TO DO:
Which lines of the entries below run from the one holding "authentischer geistlicher Erfahrung." to the one holding "können, dass es uns ins Herz trifft und", inclusive? Set down exactly those lines and no others.

GIVEN DATA:
============================================================

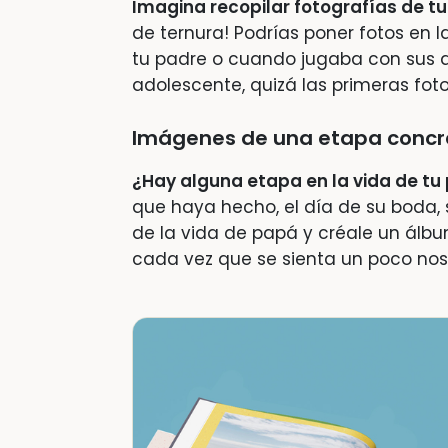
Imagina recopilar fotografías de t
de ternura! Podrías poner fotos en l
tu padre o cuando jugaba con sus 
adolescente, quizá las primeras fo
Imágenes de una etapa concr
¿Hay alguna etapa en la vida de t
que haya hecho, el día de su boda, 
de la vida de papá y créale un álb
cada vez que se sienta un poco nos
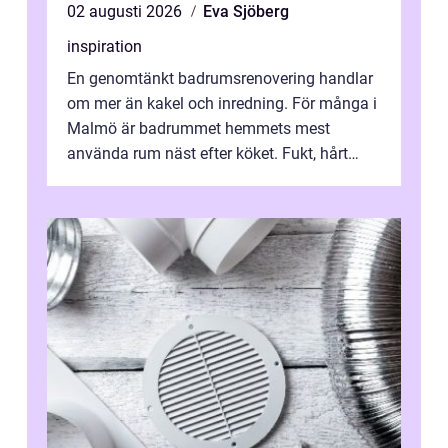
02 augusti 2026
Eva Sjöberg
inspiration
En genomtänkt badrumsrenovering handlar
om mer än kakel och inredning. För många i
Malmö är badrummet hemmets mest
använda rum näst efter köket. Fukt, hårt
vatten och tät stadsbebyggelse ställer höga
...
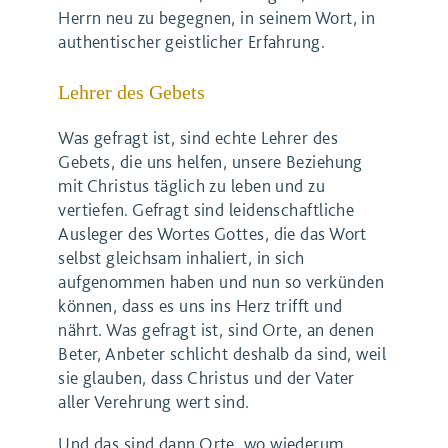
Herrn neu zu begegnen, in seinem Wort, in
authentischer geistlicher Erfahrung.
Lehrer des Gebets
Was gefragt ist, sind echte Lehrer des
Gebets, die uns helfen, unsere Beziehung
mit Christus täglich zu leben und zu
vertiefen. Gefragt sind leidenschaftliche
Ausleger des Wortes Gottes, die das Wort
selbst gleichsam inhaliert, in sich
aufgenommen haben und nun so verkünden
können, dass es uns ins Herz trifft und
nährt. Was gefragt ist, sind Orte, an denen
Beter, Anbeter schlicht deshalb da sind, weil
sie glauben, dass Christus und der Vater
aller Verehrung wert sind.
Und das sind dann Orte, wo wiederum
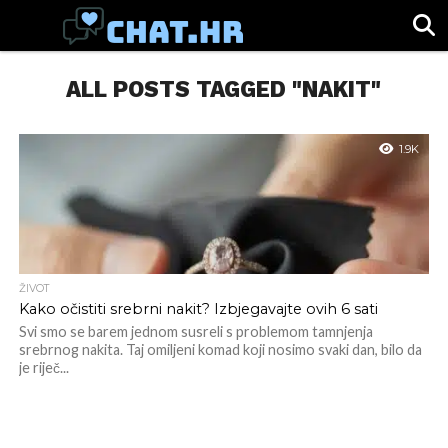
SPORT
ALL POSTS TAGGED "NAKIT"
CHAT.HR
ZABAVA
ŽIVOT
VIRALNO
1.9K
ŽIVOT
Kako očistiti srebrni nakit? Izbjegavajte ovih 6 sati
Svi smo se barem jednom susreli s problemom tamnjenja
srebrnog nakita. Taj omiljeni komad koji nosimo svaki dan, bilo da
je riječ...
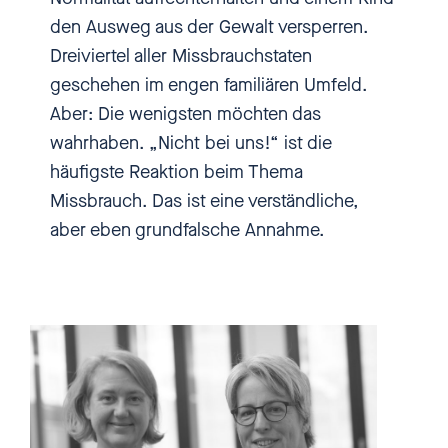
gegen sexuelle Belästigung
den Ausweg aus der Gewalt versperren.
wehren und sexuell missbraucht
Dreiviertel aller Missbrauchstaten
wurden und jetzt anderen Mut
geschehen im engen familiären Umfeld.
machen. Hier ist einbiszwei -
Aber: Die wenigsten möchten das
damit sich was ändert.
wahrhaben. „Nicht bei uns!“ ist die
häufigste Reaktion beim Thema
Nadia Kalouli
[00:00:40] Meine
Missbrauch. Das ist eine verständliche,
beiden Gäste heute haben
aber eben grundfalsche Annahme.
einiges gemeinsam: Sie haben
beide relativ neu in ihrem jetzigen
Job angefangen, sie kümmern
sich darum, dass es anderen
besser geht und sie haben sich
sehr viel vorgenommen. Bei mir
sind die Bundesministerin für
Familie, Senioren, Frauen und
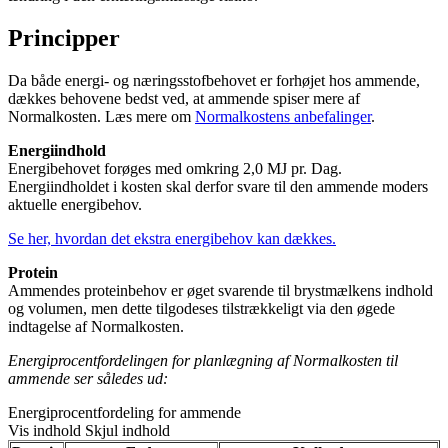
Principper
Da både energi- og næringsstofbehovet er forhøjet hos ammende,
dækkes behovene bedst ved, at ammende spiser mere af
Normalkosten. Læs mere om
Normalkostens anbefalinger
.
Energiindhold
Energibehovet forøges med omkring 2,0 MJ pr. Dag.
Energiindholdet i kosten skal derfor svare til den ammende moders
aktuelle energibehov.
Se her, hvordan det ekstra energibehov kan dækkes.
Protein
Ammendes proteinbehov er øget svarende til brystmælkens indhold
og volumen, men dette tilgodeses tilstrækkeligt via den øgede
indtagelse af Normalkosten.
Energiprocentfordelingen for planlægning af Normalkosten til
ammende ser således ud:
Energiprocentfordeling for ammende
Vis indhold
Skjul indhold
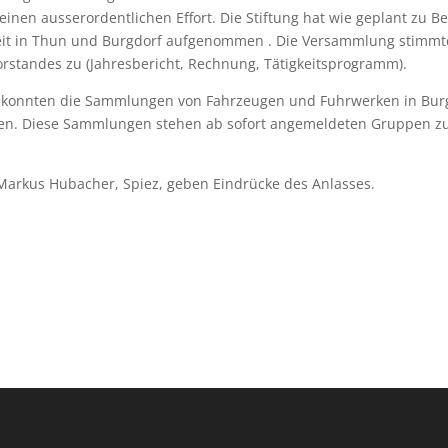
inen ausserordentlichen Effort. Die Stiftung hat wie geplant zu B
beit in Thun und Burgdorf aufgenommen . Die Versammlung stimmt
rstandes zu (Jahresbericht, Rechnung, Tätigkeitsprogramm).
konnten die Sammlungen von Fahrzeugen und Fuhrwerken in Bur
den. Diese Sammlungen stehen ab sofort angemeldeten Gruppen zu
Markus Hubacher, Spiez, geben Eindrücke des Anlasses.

============================================================

TASK SOLUTION:
authentischer geistlicher Erfahrung.
Lehrer des Gebets
Was gefragt ist, sind echte Lehrer des
Gebets, die uns helfen, unsere Beziehung
mit Christus täglich zu leben und zu
vertiefen. Gefragt sind leidenschaftliche
Ausleger des Wortes Gottes, die das Wort
selbst gleichsam inhaliert, in sich
aufgenommen haben und nun so verkünden
können, dass es uns ins Herz trifft und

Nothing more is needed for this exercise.